A 25 ans, il a une formation initiale dans la restauration, il a vécu jusqu’à présent de « petits boulots ». Depuis quelques années, il accumule les dettes, se sentant de plus en plus « coincé », il décide avec la complicité de son ex beau-frère de « braquer » un supermarché.

Cyril écrit beaucoup, essentiellement des lettres : « j’écris tous les jours… pour éviter les tensions… et parce que je me sens coupable… il faut que je m’explique avec ma femme… et si j’ai pas de courrier, je deviens fou… ».

Il dit se sentir « en guerre contre la justice », mais aussi « en guerre contre la mère » de son fils (sa première compagne), cette dernière ne souhaitant pas qu’il rencontre son enfant.
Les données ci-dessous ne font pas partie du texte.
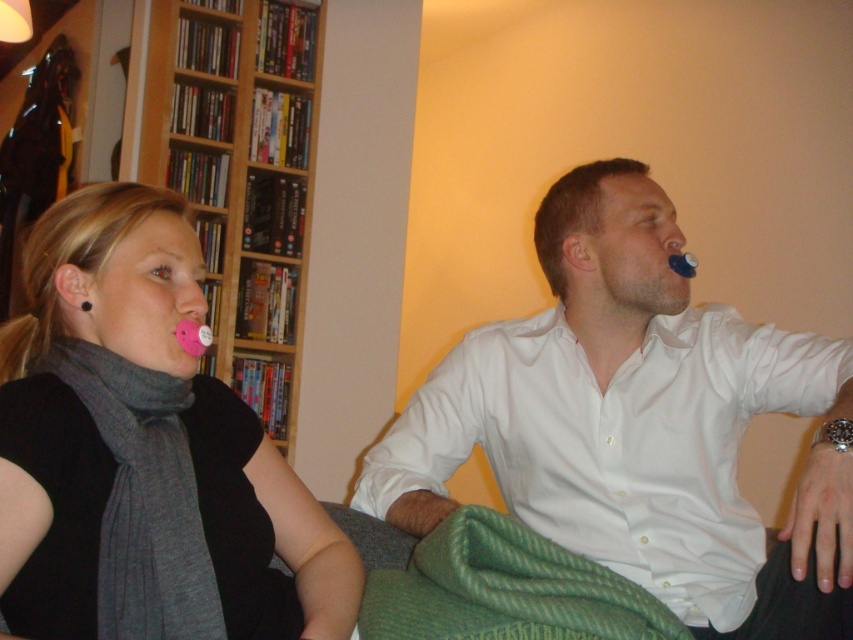
Between matte pink pacifier at left and wooden bookshelf at upper left, which one has less height?

Standing shorter between the two is matte pink pacifier at left.

Between point (0, 563) and point (286, 253), which one is positioned behind?

Point (286, 253)

Who is more distant from viewer, (131, 300) or (252, 52)?

Positioned behind is point (252, 52).

I want to click on matte pink pacifier at left, so click(114, 452).

Is point (569, 262) more distant than point (306, 246)?

No.

Which is below, white smooth shirt at upper right or wooden bookshelf at upper left?

Positioned lower is white smooth shirt at upper right.

What are the coordinates of `white smooth shirt at upper right` in the screenshot? It's located at (637, 424).

What are the coordinates of `white smooth shirt at upper right` in the screenshot? It's located at (637, 424).

You are a GUI agent. You are given a task and a screenshot of the screen. Output one action in this format:
    pyautogui.click(x=<x>, y=<y>)
    Task: Click on the white smooth shirt at upper right
    This screenshot has width=853, height=640.
    Given the screenshot: What is the action you would take?
    pyautogui.click(x=637, y=424)

Does white smooth shirt at upper right have a smaller size compared to matte pink pacifier at left?

No.

Is point (643, 461) closer to viewer compared to point (142, 216)?

No.

This screenshot has height=640, width=853. What are the coordinates of `white smooth shirt at upper right` in the screenshot? It's located at (637, 424).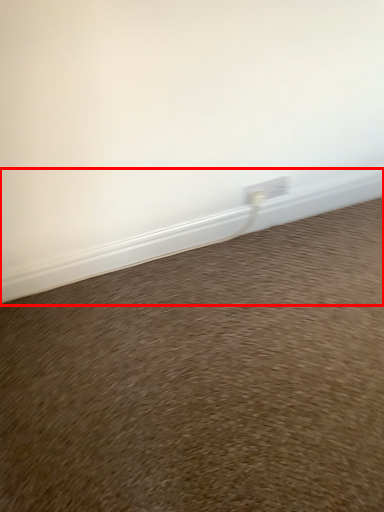
Question: From the image's perspective, where is window sill (annotated by the red box) located in relation to sand in the image?

Choices:
 (A) below
 (B) above

Answer: (B)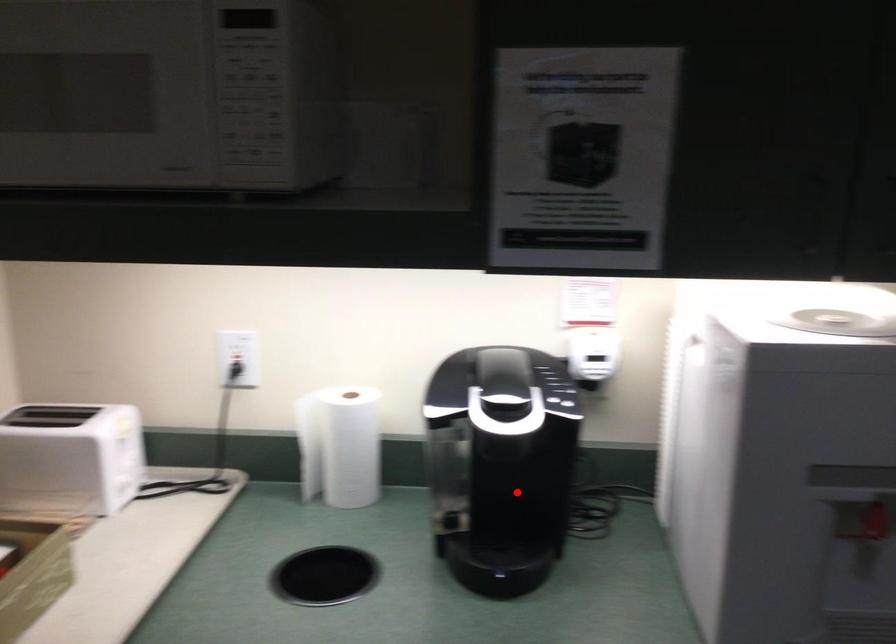
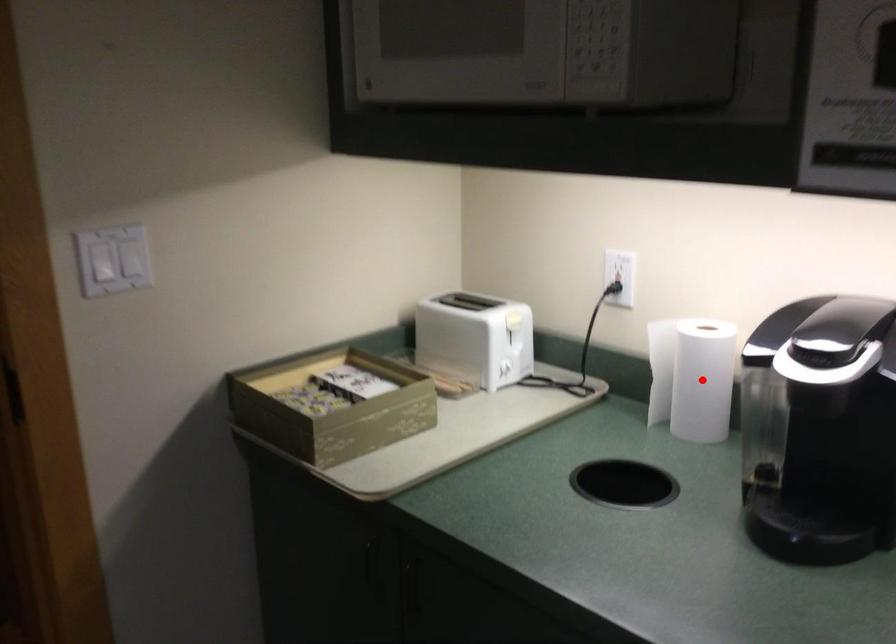
I am providing you with two images of the same scene from different viewpoints. A red point is marked on the first image and another point is marked on the second image. Is the marked point in image1 the same physical position as the marked point in image2?

No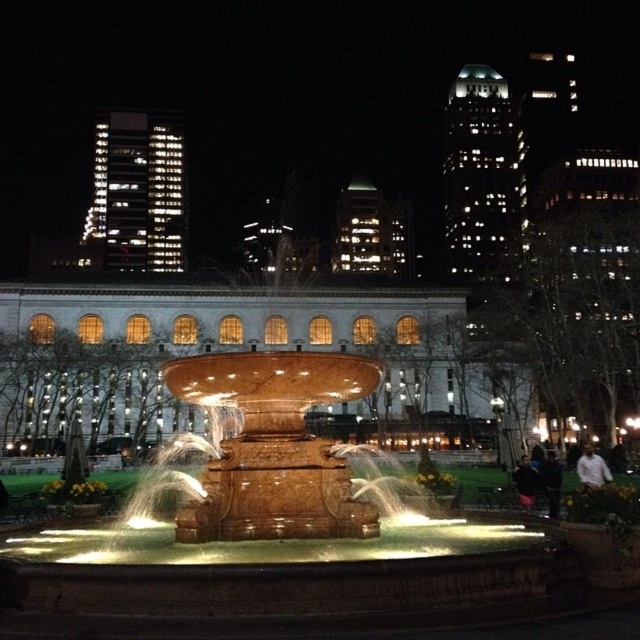
Is point (541, 474) closer to viewer compared to point (532, 468)?

That is True.

Describe the element at coordinates (550, 481) in the screenshot. I see `dark blue jeans at lower right` at that location.

What do you see at coordinates (550, 481) in the screenshot?
I see `dark blue jeans at lower right` at bounding box center [550, 481].

You are a GUI agent. You are given a task and a screenshot of the screen. Output one action in this format:
    pyautogui.click(x=<x>, y=<y>)
    Task: Click on the dark blue jeans at lower right
    This screenshot has width=640, height=640.
    Given the screenshot: What is the action you would take?
    pyautogui.click(x=550, y=481)

How much distance is there between white cotton shirt at lower right and dark blue fabric jacket at lower right?

6.18 meters

Is point (586, 472) positioned behind point (513, 477)?

No, (586, 472) is closer to viewer.

This screenshot has height=640, width=640. In order to click on white cotton shirt at lower right in this screenshot , I will do click(x=593, y=468).

How distant is dark blue jeans at lower right from white cotton shirt at lower right?

A distance of 10.12 feet exists between dark blue jeans at lower right and white cotton shirt at lower right.

Can you confirm if dark blue jeans at lower right is thinner than white cotton shirt at lower right?

Correct, dark blue jeans at lower right's width is less than white cotton shirt at lower right's.

Which is in front, point (554, 492) or point (588, 444)?

Positioned in front is point (554, 492).

Where is `dark blue jeans at lower right`? dark blue jeans at lower right is located at coordinates (550, 481).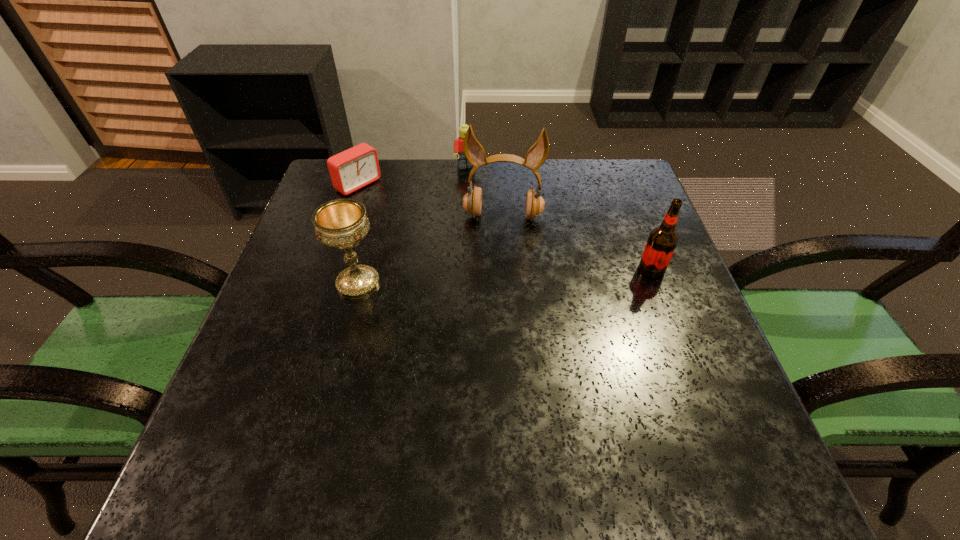
Find the location of a particular element. The width and height of the screenshot is (960, 540). chalice is located at coordinates pyautogui.click(x=341, y=223).

The height and width of the screenshot is (540, 960). Identify the location of the rightmost object. (662, 240).

Where is `the farthest object`? the farthest object is located at coordinates (462, 163).

Find the location of a particular element. Image resolution: width=960 pixels, height=540 pixels. Lego is located at coordinates (462, 163).

Identify the location of alarm clock. (357, 167).

You are a GUI agent. You are given a task and a screenshot of the screen. Output one action in this format:
    pyautogui.click(x=<x>, y=<y>)
    Task: Click on the shortest object
    The height and width of the screenshot is (540, 960).
    Given the screenshot: What is the action you would take?
    pyautogui.click(x=357, y=167)

In order to click on the tallest object in this screenshot , I will do `click(474, 152)`.

Where is `earphone`? The height and width of the screenshot is (540, 960). earphone is located at coordinates (474, 152).

Where is `free space located on the front of the chalice`? This screenshot has width=960, height=540. free space located on the front of the chalice is located at coordinates (345, 332).

Image resolution: width=960 pixels, height=540 pixels. Identify the location of free space located on the back of the rightmost object. click(x=616, y=178).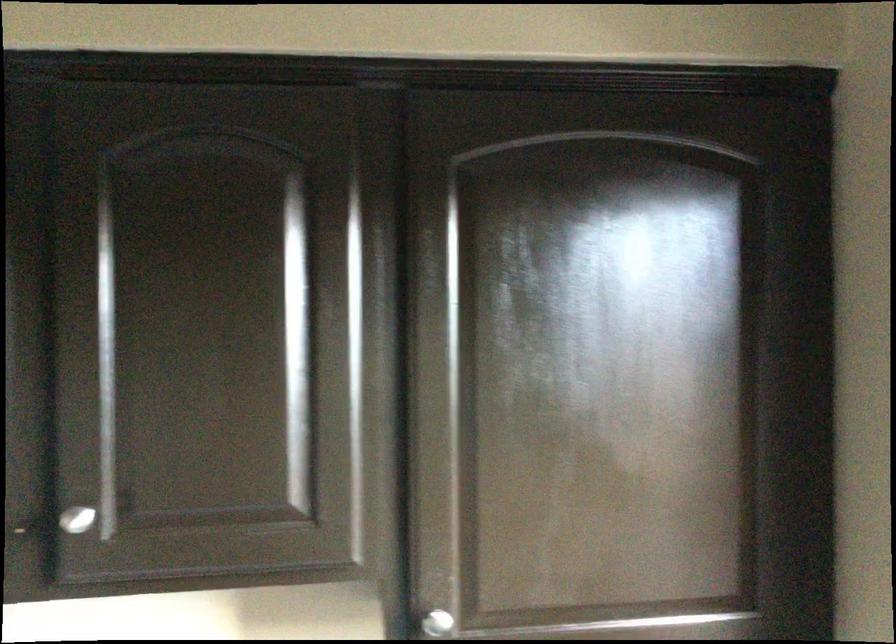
Cyril poursuit : « l’écrit, ça m’aide à m’expliquer avec moi-même… avec ma femme... c’est important dans une vie quelqu’un qui t’aime vraiment… il faut se battre pour la garder… je n’ai pas le droit de lui mentir… ».

Il fait ici allusion à son délit en commentant : « ce n’est pas rien de faire ça… Je ne voulais pas attraper un bien personnel… mais m’attaquer à un grand groupe commercial… je voulais faire de mal à personne, léser personne… juste m’en sortir… payer mes dettes… Je marque ma révolte dans mes écrits… l’inaptitude du gouvernement à régler certains problèmes, comme le chômage… j’étais dans la merde complète… avec l’assistance sociale… mais rien de possible… le système vous bloque… interdiction bancaire… procédure de surendettement… ».

Très en colère, Cyril crie alors sa révolte contre la justice : « j’ai tout pour me réinsérer, j’ai quelqu’un qui veut me faire travailler, à l’extérieur j’ai une femme, des enfants…, mais je peux pas, je suis coincé… ici y a pas de cas particulier… ».

Puis après un silence pensif, il rajoute en me regardant d’un air triste : « pour moi y a une limite… si je prends plus de sept ans, je me flingue… je le dis dans mes écrits… de façon déguisée… parce que je trouve ça lâche… ».

Cyril se sent désespéré, il ne supporte plus d’attendre son jugement : « d’être dans le doute… de ne pas savoir ». Et de nouveau, il revient sur son délit : « y avait une raison à ce que j’ai fait, y avait pas de violence… j’ai pas mesuré ce que j’ai fait… Il s’arrête soudain, et d’un ton sévère conclut : «  j’ai enfreint la loi au plus haut degré ».

Cyril m’explique qu’il peut exprimer dans l’écrit ce qu’il ressent : « ça me défoule d’écrire… parfois j’en chiale en écrivant… je mets toutes mes émotions dans le courrier… parce qu’ici, y a pas d’émotion possible ». Après un silence, il avoue : « toutes mes bases ont été ruinées… je me croyais mature, mais c’était faux… j’avais vingt ans ».